• **Excerpt to read**
== Segment start ==

A misrepresentation is a false statement of fact, which induces a party to enter a contract. However for this to be the case the statement must not be:
· A statement of opinion
Bissett v Wilkinson
A seller of a farm in New Zealand said that it could support about 2000 sheep. This was found to be untrue, but it was held not to be a misrepresentation because the buyer knew that the seller had never farmed sheep in New Zealand, and as such was only voicing an opinion.
Smith v Land House Property Corporation
A seller described an occupier of the property as a 'most desirable tenant'. It was subsequently found that he had only paid rent erratically and under pressure. This was held to be a misrepresentation because the seller was the only person who could have known this information, so he had an extra duty to take care over his statements, as his opinion would be regarded as authoritative.
Esso Petroleum v Mardon
An experienced representative of the appellant company had made a statement to M, prior to the sale, to M, of a certain filling station, that the throughput of petrol at that site would reach a particular level in the third year of its operation. M was thus persuaded to enter into a three year tenancy agreement with Esso. A little over a year later, M gave notice to quit, but was given a new tenancy at a reduced rent. After a little more than three years, the concern was still losing money and M was unable to pay for the petrol supplied to him. M claimed damages in respect of the statement made to him prior to the sale on the basis that it amounted either to a warranty or a negligent misrepresentation. Both the court of first instance and the Court of Appeal rejected the claim that the statement was a warranty, but the Court of Appeal affirmed the trial judge's finding that Esso were liable for negligent miss-statement. Point of Law: Damages for negligent misrepresentation (according to the principle expounded in the Hedley Byrne & Co Ltd v Heller & Partners) will be payable when the misrepresentation is one that occurs in the negotiating stages of a contract.
· A statement of what might happen in the future
Edington v Fitzmaurice
Shares in a business venture were sold, the publicity saying that the aim was to expand and improve the business. However in letters to other people there was written evidence that the company planned to use the money raised to pay off existing debts. Theses statements of future intentions were held to be misrepresentations. Because in such circumstances where there is proof of what a person intends to do, Bowen LJ said that 'the state of a mans mind is as much of a fact as the state of his digestion'.
· A statement of puff (e.g. Heineken reaches parts other bears cant, Percil washes whiter than white etc)
Weeks v Tybald
The defendant "affirmed and published that he would give £100 to him that should marry his daughter with his consent." The court held that "It is not reasonable that the defendant should be bound by such general words spoken to excite suitors."
· Misrepresentations may be made by actions as well as words.
Spice Girls v Aprilia World Service
Aprilia contracted with the Spice Girls to promote their products. Aprilia entered into the contract on 6 May 1998 based on the representation that all 5 members of the band, each with their distinctive image, would continue working together. Geri Halliwell ("Ginger Spice") left the band on 29 May 1998. Mrs Justice Arden held: that there was a misrepresentation by conduct; all 5 "Girls" having participated in a commercial photocall, had induced Aprilia into the contract. Further, that under s.2(1) of the Misrepresentation Act 1967, the representors, the Spice Girls, failed to prove that they had reasonable grounds to believe and did believe, up until the contract was made, that the representation was true.

== Segment end ==

• **Data provided**
== Segment start ==

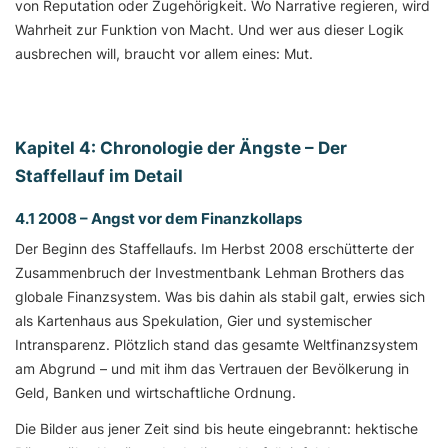
von Reputation oder Zugehörigkeit. Wo Narrative regieren, wird
Wahrheit zur Funktion von Macht. Und wer aus dieser Logik
ausbrechen will, braucht vor allem eines: Mut.
Kapitel 4: Chronologie der Ängste – Der
Staffellauf im Detail
4.1 2008 – Angst vor dem Finanzkollaps
Der Beginn des Staffellaufs. Im Herbst 2008 erschütterte der
Zusammenbruch der Investmentbank Lehman Brothers das
globale Finanzsystem. Was bis dahin als stabil galt, erwies sich
als Kartenhaus aus Spekulation, Gier und systemischer
Intransparenz. Plötzlich stand das gesamte Weltfinanzsystem
am Abgrund – und mit ihm das Vertrauen der Bevölkerung in
Geld, Banken und wirtschaftliche Ordnung.
Die Bilder aus jener Zeit sind bis heute eingebrannt: hektische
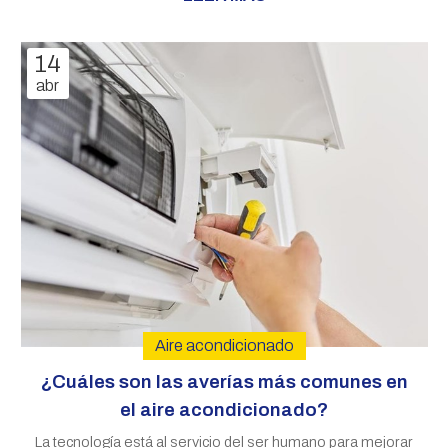
Algunos hornos tienen funciones especiales, como el grill
o la función de convección, que permiten cocinar
alimentos de manera más eficiente o darles un dorado
14
crujiente. En definitiva, desde que este invento se
abr
popularizó y comercializó a gran escala, se ha convertido
en un gran a...
Aire acondicionado
¿Cuáles son las averías más comunes en
el aire acondicionado?
La tecnología está al servicio del ser humano para mejorar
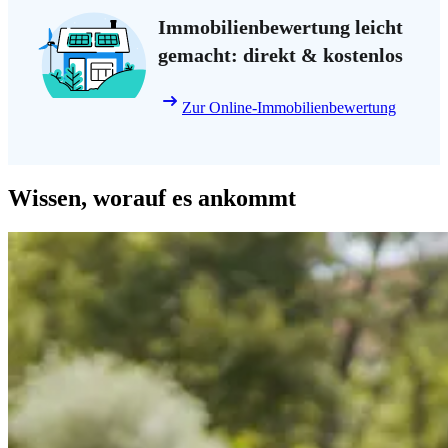
Immobilienbewertung leicht
gemacht: direkt & kostenlos
Zur Online-Immobilienbewertung
Wissen, worauf es ankommt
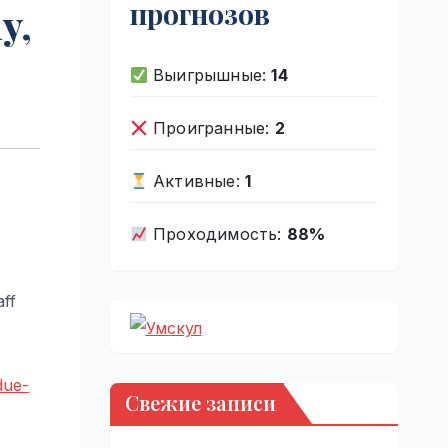
прогнозов
y,
Выигрышные:
14
Проигранные:
2
Активные:
1
Проходимость:
88%
aff
due-
Свежие записи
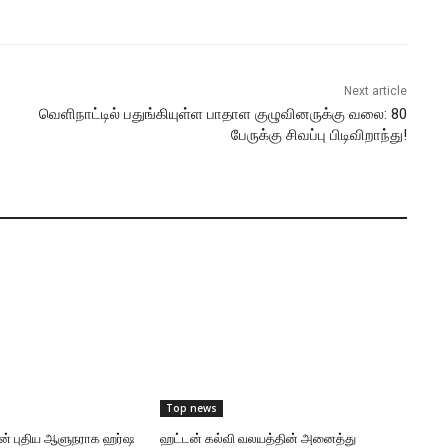
Next article
வெளிநாட்டில் பதுங்கியுள்ள பாதாள குழுவினருக்கு வலை: 80
பேருக்கு சிவப்பு பிடிவிறாந்து!
Top news
ன் புதிய ஆளுநராக ஹர்ஷ
ஹட்டன் கல்வி வலயத்தின் அனைத்து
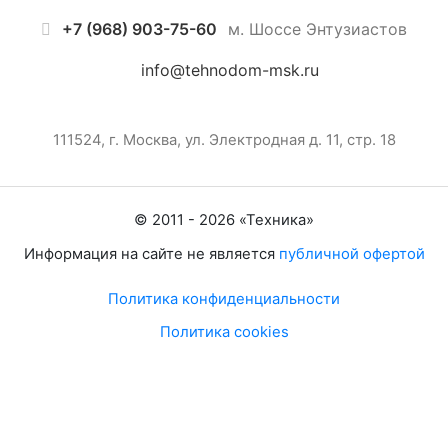
+7 (968) 903-75-60
м. Шоссе Энтузиастов
info@tehnodom-msk.ru
111524, г. Москва, ул. Электродная д. 11, стр. 18
© 2011 -
2026
«
Техника
»
Информация на сайте не является
публичной офертой
Политика конфиденциальности
Политика cookies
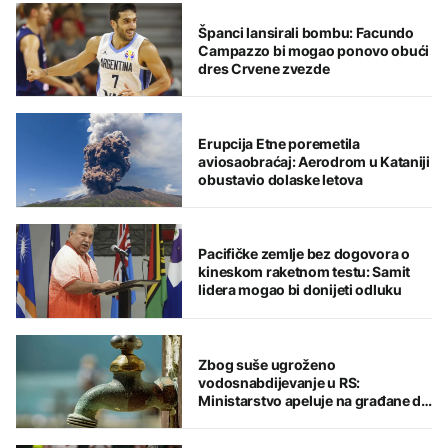
Španci lansirali bombu: Facundo
Campazzo bi mogao ponovo obući
dres Crvene zvezde
Erupcija Etne poremetila
aviosaobraćaj: Aerodrom u Kataniji
obustavio dolaske letova
Pacifičke zemlje bez dogovora o
kineskom raketnom testu: Samit
lidera mogao bi donijeti odluku
Zbog suše ugroženo
vodosnabdijevanje u RS:
Ministarstvo apeluje na građane da
štede vodu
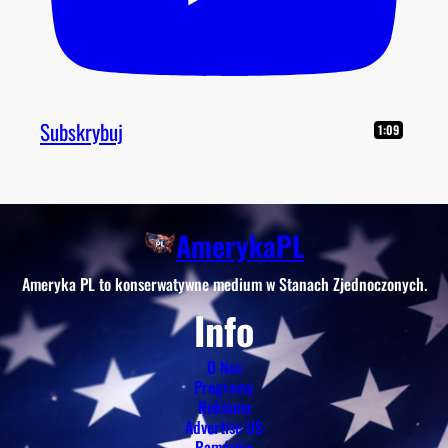
Subskrybuj
1:09
AmerykaPL
Ameryka PL to konserwatywne medium w Stanach Zjednoczonych.
Info
O Nas
Programy
Reklama
Advertise US
Ramówka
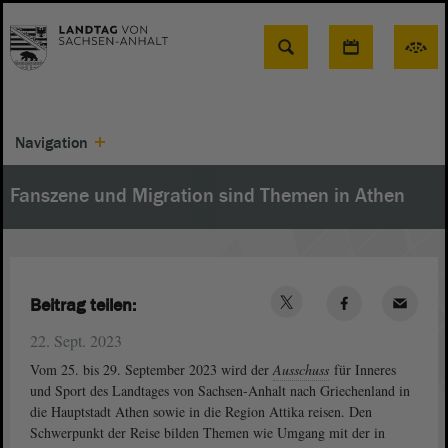
Suche
Navigation
Fanszene und Migration sind Themen in Athen
Beitrag teilen:
22. Sept. 2023
Vom 25. bis 29. September 2023 wird der
Ausschuss
für Inneres
und Sport des Landtages von Sachsen-Anhalt nach Griechenland in
die Hauptstadt Athen sowie in die Region Attika reisen. Den
Schwerpunkt der Reise bilden Themen wie Umgang mit der in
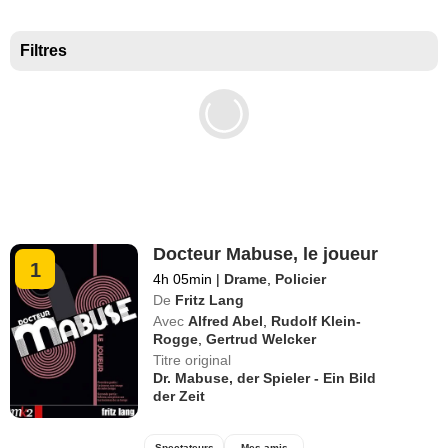
Meilleurs documentaires selon la presse
Filtres
Docteur Mabuse, le joueur
1
4h 05min
|
Drame
,
Policier
De
Fritz Lang
Avec
Alfred Abel
,
Rudolf Klein-
Rogge
,
Gertrud Welcker
Titre original
Dr. Mabuse, der Spieler - Ein Bild
der Zeit
Spectateurs
Mes amis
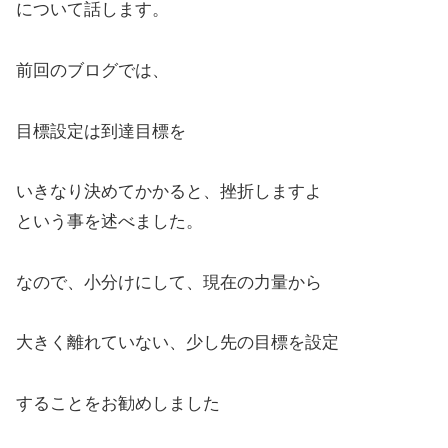
について話します。
前回のブログでは、
目標設定は到達目標を
いきなり決めてかかると、挫折しますよ
という事を述べました。
なので、小分けにして、現在の力量から
大きく離れていない、少し先の目標を設定
することをお勧めしました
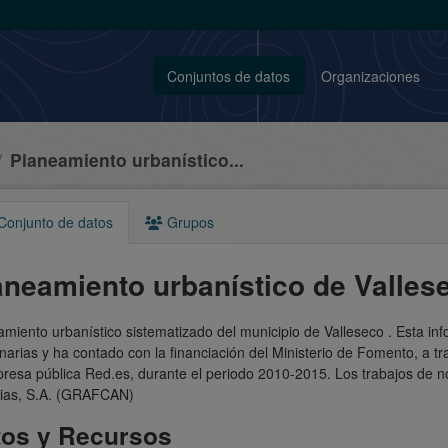
Conjuntos de datos
Organizaciones
Planeamiento urbanístico...
onjunto de datos
Grupos
aneamiento urbanístico de Valles
miento urbanístico sistematizado del municipio de Valleseco . Esta in
arias y ha contado con la financiación del Ministerio de Fomento, a 
resa pública Red.es, durante el periodo 2010-2015. Los trabajos de no
ias, S.A. (GRAFCAN)
tos y Recursos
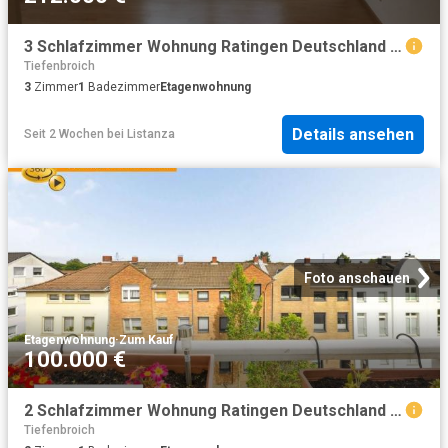
3 Schlafzimmer Wohnung Ratingen Deutschland 104370754
Tiefenbroich
3
Zimmer
1
Badezimmer
Etagenwohnung
Details ansehen
Seit 2 Wochen
bei
Listanza
Foto anschauen
Etagenwohnung
·
Zum Kauf
100.000 €
2 Schlafzimmer Wohnung Ratingen Deutschland 102820331
Tiefenbroich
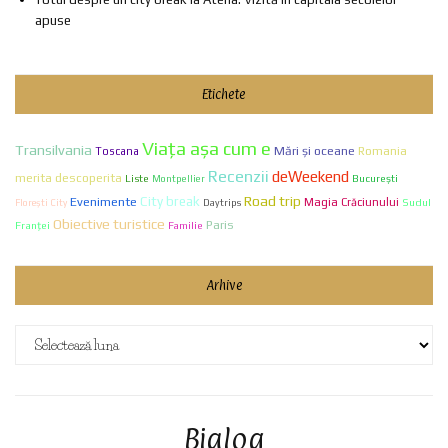
apuse
Etichete
Viaţa aşa cum e
Transilvania
Mări și oceane
Romania
Toscana
Recenzii
deWeekend
merita descoperita
Liste
Bucureşti
Montpellier
City break
Road trip
Evenimente
Magia Crăciunului
Sudul
Florești City
Daytrips
Obiective turistice
Paris
Franței
Familie
Arhive
Arhive
Bialog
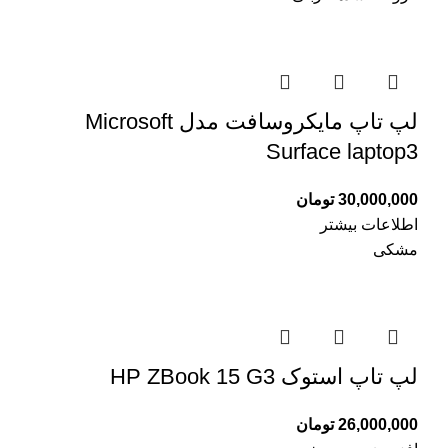
لپ تاپ مایکروسافت مدل Microsoft
Surface laptop3
30,000,000
تومان
اطلاعات بیشتر
مشکی
لپ تاپ استوک HP ZBook 15 G3
26,000,000
تومان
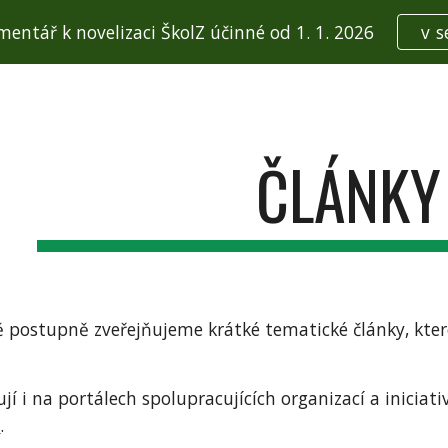
mentář k novelizaci ŠkolZ účinné od 1. 1. 2026
v s
ip to main content
Skip to navigat
ČLÁNKY
postupně zveřejňujeme krátké tematické články, které
jí i na portálech spolupracujících organizací a iniciati
y
.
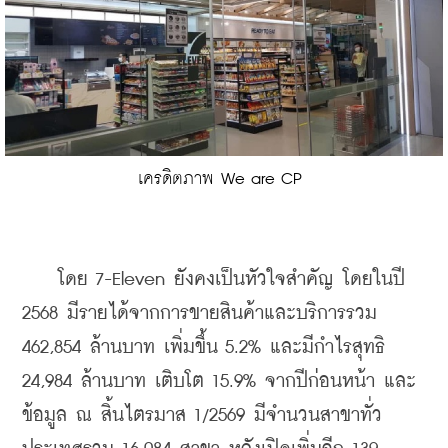
เครดิตภาพ We are CP 
    โดย 7-Eleven ยังคงเป็นหัวใจสำคัญ โดยในปี 
2568 มีรายได้จากการขายสินค้าและบริการรวม 
462,854 ล้านบาท เพิ่มขึ้น 5.2% และมีกำไรสุทธิ 
24,984 ล้านบาท เติบโต 15.9% จากปีก่อนหน้า และ
ข้อมูล ณ สิ้นไตรมาส 1/2569 มีจำนวนสาขาทั่ว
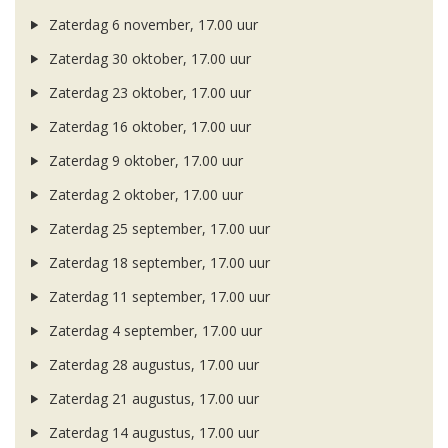
Zaterdag 6 november, 17.00 uur
Zaterdag 30 oktober, 17.00 uur
Zaterdag 23 oktober, 17.00 uur
Zaterdag 16 oktober, 17.00 uur
Zaterdag 9 oktober, 17.00 uur
Zaterdag 2 oktober, 17.00 uur
Zaterdag 25 september, 17.00 uur
Zaterdag 18 september, 17.00 uur
Zaterdag 11 september, 17.00 uur
Zaterdag 4 september, 17.00 uur
Zaterdag 28 augustus, 17.00 uur
Zaterdag 21 augustus, 17.00 uur
Zaterdag 14 augustus, 17.00 uur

== Segment end ==

• **Work instructions**
Write the next part of the passage on misrepresentation in contract law, starting after its last sentence about the Spice Girls and Aprilia.

• **Output**
Meaning of Inducement
Claimant must prove the misrepresentation was operative in inducing him into the contract. The representation must be made:
· Be made with the intention that it should be acted on
Peek v Gurney
P purchased shares in a company on the basis of statements made in the prospectus issued by G. certain statements were false and p sued the directors. P was not the original allottee but had purchased the shares on the open market even though he had read the prospectus his claim failed because the statements in the prospectus were only intended to mislead the original allottees.
· Be relied upon by the other party
Atwood v Small
The buyers of a mine claimed misrepresentation when the mineral wealth of a mine was less than stated by the seller. However it was held that they had not relied on their statements but that of their own private surveyor (who was wrong).
· Be known to the claimant
Northumberland and Durham District Banking Co case
A person brought shares in a company and asked to have the purchase rescinded because the company had published false reports as to is solvency. The claim failed because he was unable to show he read any of the reports or that anyone had told him what they contained.
· Must have affected the claimants mind
Smith v Chadwick
S brought shares in a company, there were misrepresentations in the prospectus one was that a famous person was a director of a company (but had withdrawn his consent before the prospectus was published). Held the statement was untrue but as evidence showed he had never heard of the famous person so couldn't have affected the claimants mind therefore not a misrepresentation.
· Must not have known the statement was untrue
Redgrave v Hurd
A solicitor wanted to sell his practise and said it was worth £300 and offered to show the buyer his books to prove this. The buyer decided to take his word for it. In fact it was only worth £200. Held buyer had relied on the sellers word because he didn't check the papers so it was a misrepresentation. Obiter statements said that if had of looked at the books then he couldn't sue, as he would have known the true value of the practise.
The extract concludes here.